Every part of the abalone is used, and the abalone shell plays an important role in many Indigenous cultural traditions, including being used as a smudge bowl. Smudging is a traditional cleansing ritual that has been used by Indigenous people around the world for centuries, and involves the burning of sacred herbs and medicines to produce a cleansing smoke. A smudge bowl is used to catch the ash produced during the smudging ritual, and to save the burned medicines to be used the next time you need to cleanse.
Along with its practical applications, the use of an abalone shell as a smudge bowl represents the element of water, one of the four major elements represented on the medicine wheel. As with all things in Indigenous culture, balance is a vital component of smudging, and many people use the smudging ritual as a means of rebalancing their energy, mind, or emotions.
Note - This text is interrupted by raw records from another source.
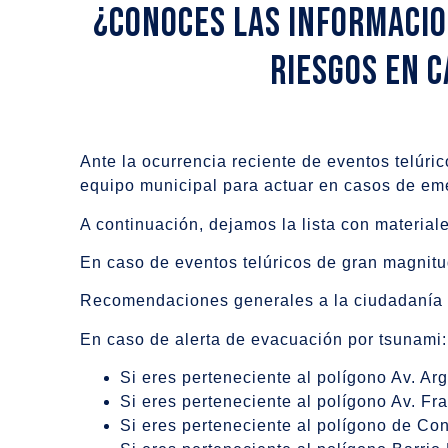
¿Conoces las informacio
Riesgos en 
Ante la ocurrencia reciente de eventos telúri
equipo municipal para actuar en casos de em
A continuación, dejamos la lista con materiale
En caso de eventos telúricos de gran magnit
Recomendaciones generales a la ciudadanía 
En caso de alerta de evacuación por tsunami:
Si eres perteneciente al polígono Av. Arg
Si eres perteneciente al polígono Av. Fra
Si eres perteneciente al polígono de Con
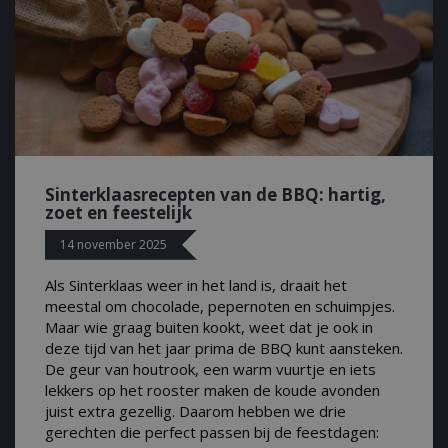
no information is
ears to store and
h page visited.
door de Cookie-
ookievoorkeuren
. De cookie-banner
dzakelijk om
 om de
er en
actie met de site
gegevens over de
Sinterklaasrecepten van de BBQ: hartig,
r met betrekking
zoet en feestelijk
d en instellingen,
n gerespecteerd
14 november 2025
Als Sinterklaas weer in het land is, draait het
meestal om chocolade, pepernoten en schuimpjes.
Maar wie graag buiten kookt, weet dat je ook in
deze tijd van het jaar prima de BBQ kunt aansteken.
y in the Sleakchat
ctioneren van de
De geur van houtrook, een warm vuurtje en iets
lekkers op het rooster maken de koude avonden
 feature rollout
ogle Analytics,
es, unique to that
juist extra gezellig. Daarom hebben we drie
lps Google control
eke
havior in
gerechten die perfect passen bij de feestdagen:
erface changes are
 website waarop
attributed to the
esting and staged
gat-cookie die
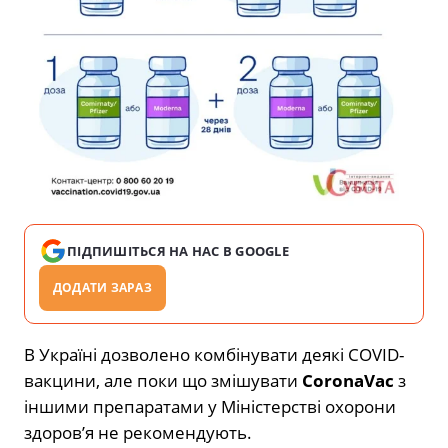
ПІДПИШІТЬСЯ НА НАС В GOOGLE
ДОДАТИ ЗАРАЗ
В Україні дозволено комбінувати деякі COVID-
вакцини, але поки що змішувати
CoronaVac
з
іншими препаратами у Міністерстві охорони
здоров’я не рекомендують.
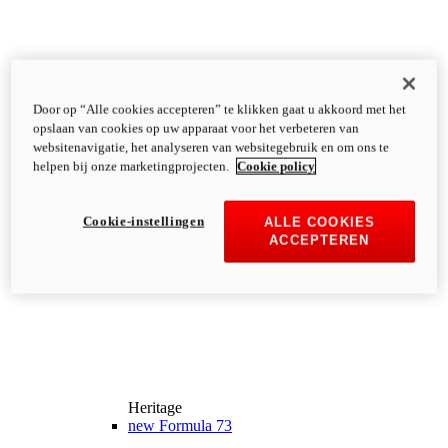
Door op “Alle cookies accepteren” te klikken gaat u akkoord met het
opslaan van cookies op uw apparaat voor het verbeteren van
websitenavigatie, het analyseren van websitegebruik en om ons te
helpen bij onze marketingprojecten.
Cookie policy
Cookie-instellingen
ALLE COOKIES
ACCEPTEREN
Heritage
new
Formula 73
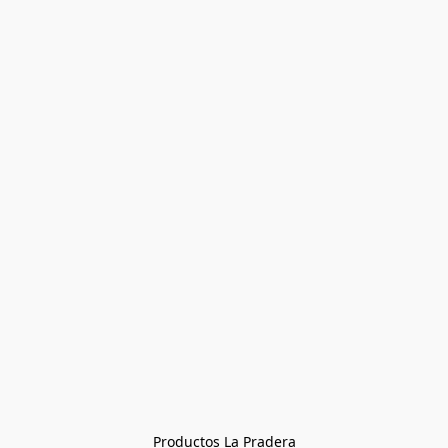
Productos La Pradera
To smudge with sage, light the end of your sage smudge stick with a candle or some other fire source. The medicine should not actively be on fire, but should still be burning enough to produce smoke. Waft the smoke using your eagle or turkey feather, and try saying a prayer to keep your focus on your intended outcome. Finally, gently tap the end of your smudge stick in the abalone shell to put out the flame. Clean your smudge bowl as often as needed, and be sure to be careful not to crack the delicate shell.
While abalone shells are a common and traditional choice for use as smudge bowls, there are alternatives if you can’t find your own. Tempered glass, stone, and metal (like cast iron) bowls make great replacements, so don’t feel discouraged to try smudging if you haven’t yet found the perfect abalone shell.